== THE DATA ==

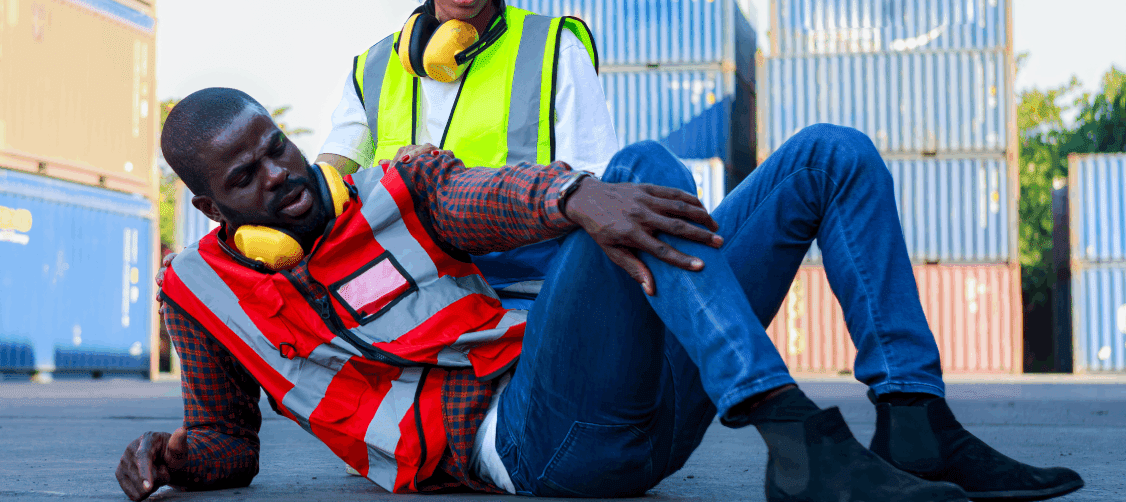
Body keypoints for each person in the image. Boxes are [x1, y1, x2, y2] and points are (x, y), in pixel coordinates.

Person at [118, 88, 1084, 502]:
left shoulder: (394, 185)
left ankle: (912, 421)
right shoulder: (200, 294)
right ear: (211, 205)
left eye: (276, 148)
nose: (279, 177)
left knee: (827, 155)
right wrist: (171, 458)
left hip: (637, 400)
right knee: (638, 172)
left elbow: (478, 197)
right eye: (244, 176)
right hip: (535, 450)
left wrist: (576, 196)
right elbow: (226, 445)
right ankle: (794, 441)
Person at [315, 0, 618, 306]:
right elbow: (330, 182)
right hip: (406, 303)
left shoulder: (554, 49)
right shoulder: (374, 69)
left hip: (525, 298)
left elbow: (597, 189)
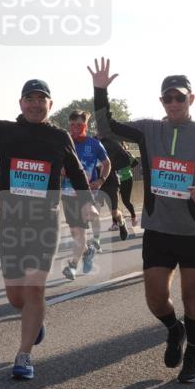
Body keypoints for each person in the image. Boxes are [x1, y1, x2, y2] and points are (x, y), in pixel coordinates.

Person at [91, 58, 195, 383]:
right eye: (168, 98)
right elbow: (106, 129)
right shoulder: (149, 130)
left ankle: (193, 355)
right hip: (157, 229)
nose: (174, 103)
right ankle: (175, 329)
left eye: (180, 97)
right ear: (161, 101)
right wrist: (100, 91)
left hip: (193, 231)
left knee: (192, 298)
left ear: (191, 99)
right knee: (156, 299)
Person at [0, 51, 97, 380]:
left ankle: (24, 355)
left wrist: (87, 202)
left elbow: (76, 172)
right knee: (17, 296)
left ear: (50, 104)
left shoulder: (59, 137)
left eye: (41, 99)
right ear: (20, 103)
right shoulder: (5, 132)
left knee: (35, 288)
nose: (35, 104)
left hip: (44, 222)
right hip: (12, 221)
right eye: (30, 99)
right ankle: (34, 316)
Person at [60, 111, 110, 279]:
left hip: (86, 195)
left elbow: (107, 164)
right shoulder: (65, 143)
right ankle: (88, 252)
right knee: (75, 232)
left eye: (79, 125)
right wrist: (60, 169)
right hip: (67, 193)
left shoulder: (94, 144)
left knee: (79, 232)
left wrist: (101, 180)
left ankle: (72, 266)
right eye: (72, 124)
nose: (74, 128)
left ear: (85, 126)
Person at [99, 136, 136, 238]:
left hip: (123, 180)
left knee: (124, 202)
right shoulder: (98, 145)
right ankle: (114, 224)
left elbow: (133, 162)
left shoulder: (123, 152)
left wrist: (124, 168)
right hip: (107, 181)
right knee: (108, 205)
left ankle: (131, 218)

===

**TO DO:** Print, exactly and with no pictures, the lines of the listing above starting at the one that has "right wrist: (171, 458)" and ending at the one that has "right shoulder: (149, 130)", both included.

**ANSWER SPACE:**
right wrist: (171, 458)
left hip: (637, 400)
right knee: (638, 172)
left elbow: (478, 197)
right eye: (244, 176)
right hip: (535, 450)
left wrist: (576, 196)
right elbow: (226, 445)
right ankle: (794, 441)
Person at [315, 0, 618, 306]:
right elbow: (330, 182)
right hip: (406, 303)
left shoulder: (554, 49)
right shoulder: (374, 69)
left hip: (525, 298)
left elbow: (597, 189)
Body keypoints for each person in the image. Boxes are [x1, y1, x2, y2] and points are (x, y), in pixel coordinates.

Person at [91, 58, 195, 383]:
right eye: (168, 98)
right elbow: (106, 129)
right shoulder: (149, 130)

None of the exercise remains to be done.